C++のtypedef宣言とは?使い方と実例をわかりやすく解説
C++におけるtypedefキーワードは、既存の型に新しい名前(別名)を付けるために使用されます。長く複雑な型名を短く読みやすい名前に置き換えることで、コードの可読性と保守性が大きく向上します。
typedefの基本的な使い方
たとえば、unsigned char型に「BYTE」という新しい名前を付けたい場合は、次のように記述します。
typedef unsigned char BYTE;
この型定義以降は、識別子BYTEをunsigned char型の省略形として使用できます。
BYTE b1, b2;
上記のコードは、unsigned char型の変数b1とb2を宣言していることになります。
typedefが特に役立つ場面
typedefが真価を発揮するのは、名前空間やクラス名などによって型名が非常に長くなる場合です。たとえば、プログラム内で std::vector<std::pair<int, int>>::iterator 型の変数を何度も使用したいケースを考えてみましょう。毎回長い型名を書くのは非効率で、可読性も損なわれます。
そこで、typedefを使って別名を定義します。
typedef std::vector<std::pair<int, int>>::iterator it_vec_pair;
あとは、次のように簡潔に記述できるようになります。
it_vec_pair it;
C++11以降の代替手段:using宣言
C++11以降では、typedefの代わりにusingキーワードによるエイリアス宣言も利用できます。

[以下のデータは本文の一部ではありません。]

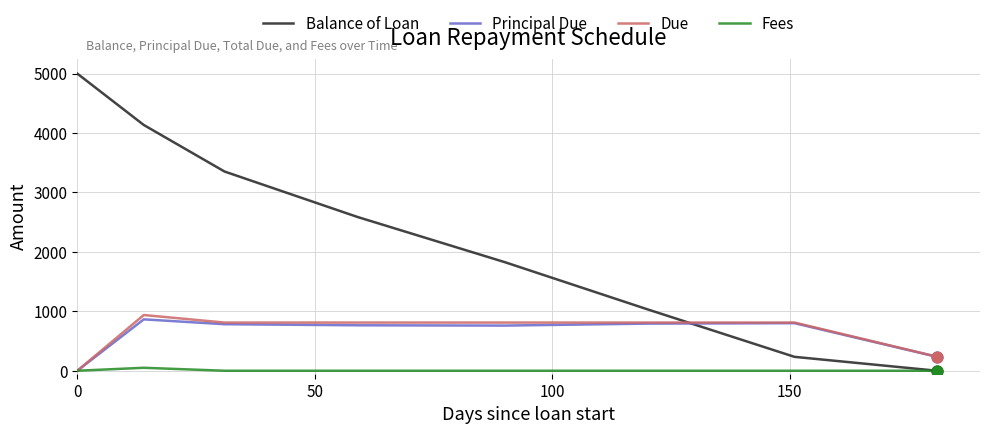

Which series has the largest total across all categories?

Balance of Loan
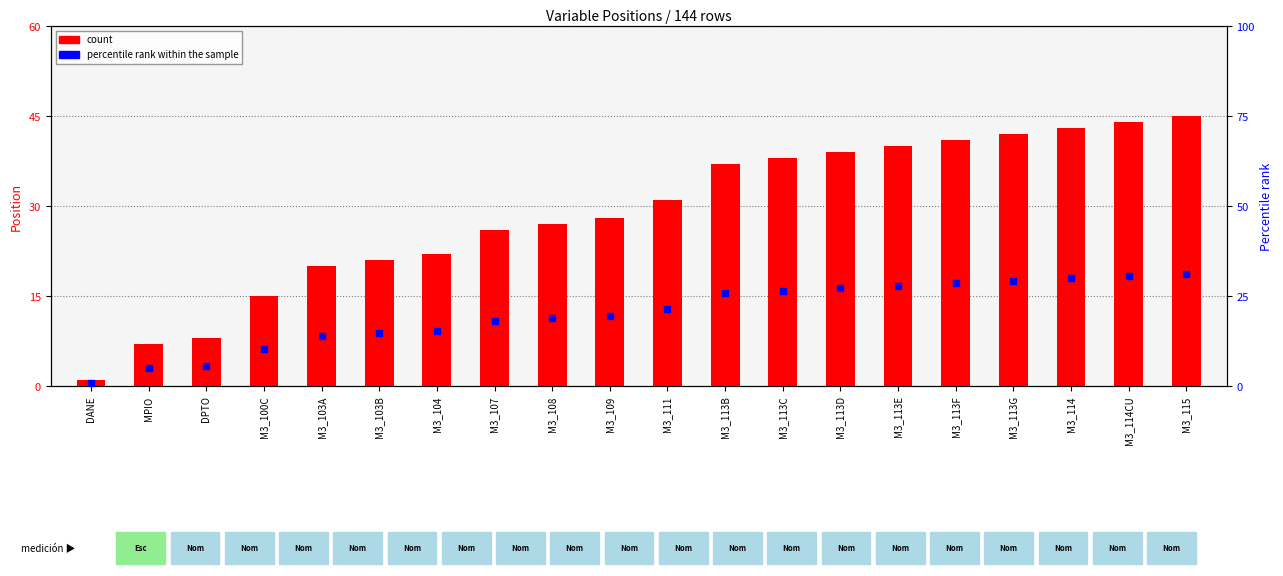

What are all the series names shown in the legend?

count, percentile rank within the sample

using BYTE = unsigned char;
using it_vec_pair = std::vector<std::pair<int, int>>::iterator;
using宣言はテンプレートエイリアスにも対応しており、typedefよりも直感的で柔軟な型定義が可能です。新規のコードではusingを使うのが一般的ですが、既存のコードベースでは今でもtypedefが広く使われています。